The road to peace: 1990s

The early part of the 1990s witnessed a vigorous period of campaigning by the Association. In 1990 the Association published a briefing paper, Revisionism in Irish Historical Writings, and a pamphlet, Justice Denied, on miscarriages of justice.

The CA also organised a conference on Irish unity sponsored by NALGO and RMT, the first time national unions had sponsored a conference on Ireland. Collaboration with the Action Group for Irish Youth and the Construction Safety Campaign resulted in a major photographic exhibition focusing on workers in the building industry. This was followed in 1991 by a pamphlet, Slaughter on Britain’s Building Sites published by the Association. Guests at that year’s Mountjoy Martyr’s Commemoration event organised by the CA included Billy Power and Hugh Callaghan of the Birmingham Six

Also in 1991 the CA initiated the Trade Union network on Ireland, which brought together many trade unionists from throughout Britain to look at ways of building support for Irish unity within the trade union movement.
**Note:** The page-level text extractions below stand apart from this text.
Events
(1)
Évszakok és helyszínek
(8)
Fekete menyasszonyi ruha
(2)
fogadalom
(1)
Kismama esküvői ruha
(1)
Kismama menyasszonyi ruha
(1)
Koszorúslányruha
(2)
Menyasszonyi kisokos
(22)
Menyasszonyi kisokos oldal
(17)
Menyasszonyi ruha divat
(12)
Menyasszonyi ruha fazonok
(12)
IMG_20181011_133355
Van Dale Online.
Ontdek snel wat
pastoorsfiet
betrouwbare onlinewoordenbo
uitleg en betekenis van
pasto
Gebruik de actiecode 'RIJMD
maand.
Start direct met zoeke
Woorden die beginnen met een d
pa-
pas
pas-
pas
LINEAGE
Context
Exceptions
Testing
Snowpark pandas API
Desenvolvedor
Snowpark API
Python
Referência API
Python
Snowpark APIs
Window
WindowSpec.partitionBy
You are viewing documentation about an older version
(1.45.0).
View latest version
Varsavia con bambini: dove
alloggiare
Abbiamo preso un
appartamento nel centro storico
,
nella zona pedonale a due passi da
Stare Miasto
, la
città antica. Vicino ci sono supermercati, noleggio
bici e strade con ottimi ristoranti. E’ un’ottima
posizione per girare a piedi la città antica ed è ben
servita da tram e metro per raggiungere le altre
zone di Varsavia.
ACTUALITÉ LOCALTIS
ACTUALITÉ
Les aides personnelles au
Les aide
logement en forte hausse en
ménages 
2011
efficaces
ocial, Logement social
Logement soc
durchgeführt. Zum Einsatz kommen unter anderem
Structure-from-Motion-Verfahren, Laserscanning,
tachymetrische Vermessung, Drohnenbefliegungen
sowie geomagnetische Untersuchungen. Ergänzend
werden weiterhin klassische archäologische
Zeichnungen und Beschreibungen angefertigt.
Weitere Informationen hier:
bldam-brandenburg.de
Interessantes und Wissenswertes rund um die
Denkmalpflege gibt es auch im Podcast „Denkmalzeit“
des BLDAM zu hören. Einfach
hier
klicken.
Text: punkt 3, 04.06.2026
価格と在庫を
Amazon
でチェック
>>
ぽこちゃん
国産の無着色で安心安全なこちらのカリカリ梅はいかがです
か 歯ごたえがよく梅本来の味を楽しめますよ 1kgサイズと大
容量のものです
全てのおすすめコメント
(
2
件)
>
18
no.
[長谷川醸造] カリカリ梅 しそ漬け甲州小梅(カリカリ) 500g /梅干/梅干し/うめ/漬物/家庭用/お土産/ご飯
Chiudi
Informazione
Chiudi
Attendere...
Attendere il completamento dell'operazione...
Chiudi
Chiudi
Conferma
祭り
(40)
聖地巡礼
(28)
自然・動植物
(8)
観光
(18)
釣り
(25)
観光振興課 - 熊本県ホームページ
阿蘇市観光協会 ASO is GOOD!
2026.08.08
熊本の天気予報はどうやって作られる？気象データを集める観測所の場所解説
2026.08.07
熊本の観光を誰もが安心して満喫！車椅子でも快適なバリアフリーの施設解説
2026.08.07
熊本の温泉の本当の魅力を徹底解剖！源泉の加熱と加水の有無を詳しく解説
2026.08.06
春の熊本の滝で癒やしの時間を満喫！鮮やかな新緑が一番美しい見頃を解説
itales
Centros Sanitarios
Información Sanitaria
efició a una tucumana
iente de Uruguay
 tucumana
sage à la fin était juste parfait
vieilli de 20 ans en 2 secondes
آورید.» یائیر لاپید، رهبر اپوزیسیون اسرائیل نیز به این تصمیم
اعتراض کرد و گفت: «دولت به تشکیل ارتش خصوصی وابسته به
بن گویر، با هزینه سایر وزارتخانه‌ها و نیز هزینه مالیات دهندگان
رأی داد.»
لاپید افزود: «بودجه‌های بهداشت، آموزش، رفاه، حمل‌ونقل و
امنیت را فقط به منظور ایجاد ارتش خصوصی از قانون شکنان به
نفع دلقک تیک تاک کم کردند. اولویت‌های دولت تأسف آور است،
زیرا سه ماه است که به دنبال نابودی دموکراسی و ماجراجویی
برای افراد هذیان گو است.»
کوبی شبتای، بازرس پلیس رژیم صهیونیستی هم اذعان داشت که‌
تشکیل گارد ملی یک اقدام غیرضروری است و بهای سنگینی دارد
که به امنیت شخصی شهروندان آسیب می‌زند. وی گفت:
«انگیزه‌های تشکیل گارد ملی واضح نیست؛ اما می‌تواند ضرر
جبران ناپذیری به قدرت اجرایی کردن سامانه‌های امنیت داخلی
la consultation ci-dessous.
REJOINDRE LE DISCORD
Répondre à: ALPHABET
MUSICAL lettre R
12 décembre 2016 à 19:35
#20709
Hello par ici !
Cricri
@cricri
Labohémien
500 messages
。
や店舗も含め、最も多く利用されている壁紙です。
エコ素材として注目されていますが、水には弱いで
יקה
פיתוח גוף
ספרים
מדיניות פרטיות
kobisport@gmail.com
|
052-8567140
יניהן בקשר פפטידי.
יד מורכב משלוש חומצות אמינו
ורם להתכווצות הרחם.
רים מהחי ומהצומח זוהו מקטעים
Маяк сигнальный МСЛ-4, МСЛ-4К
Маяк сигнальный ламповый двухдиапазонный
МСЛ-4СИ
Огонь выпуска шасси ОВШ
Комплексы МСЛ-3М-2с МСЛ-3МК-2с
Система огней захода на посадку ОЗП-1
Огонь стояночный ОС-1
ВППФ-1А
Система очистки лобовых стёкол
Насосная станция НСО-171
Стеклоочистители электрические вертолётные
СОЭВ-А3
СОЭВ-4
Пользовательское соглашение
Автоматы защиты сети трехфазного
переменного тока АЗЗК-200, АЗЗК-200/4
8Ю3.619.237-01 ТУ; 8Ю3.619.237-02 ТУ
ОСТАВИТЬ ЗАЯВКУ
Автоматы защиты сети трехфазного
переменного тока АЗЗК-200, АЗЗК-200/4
Like many left-leaning organisations, the years of the mid-1990s proved to be difficult times. During these years the Association lost its main bookshop, due to a decision by Camden council to sell the premises. although a scaled-down version was to emerge in what had been the CA’s offices on Gray's Inn Road. The Association was also unable to continue employing an organiser.

However, the steadfastness of CA stalwarts, young and old, was to prove invaluable. Buoyed by the Irish Peace Initiative launched by Sinn Féin’s Gerry Adams and the SDLP leader John Hume the Association resumed its publications programme, commencing with Orangeism: Myth or Reality in 1997 and The Road to National Democracy: the Story of the Irish Peace Process in 1998. The Irish Democrat also underwent a professional redesign and was successfully relaunched in April 1997.

The Association’s reinvigorated campaigning initiatives, along with the political opportunities and challenges brought about by the Good Friday Agreement, have already gone a long way to breathing new life into the organisation, enabling it to continue the politically important task of campaigning in Britain for Irish unity and independence.

Members

Notable members of the Connolly Association included C. Desmond Greaves, [1] Anthony Coughlan [2] Roy Johnston,[3] Luke Kelly, Mark Clinton and Derry Kelleher.[3]

Notes

  1. See the Introduction to The Politics of James Connolly by Kieran Allen (1990)
  2. Northern Ireland's '68: Civil Rights, Global Revolt and the origins of the Troubles by Simon Prince (2007)
  3. 1 2 Century of Endeavour by Roy H. W. Johnston (2003) (pp. 5, 214).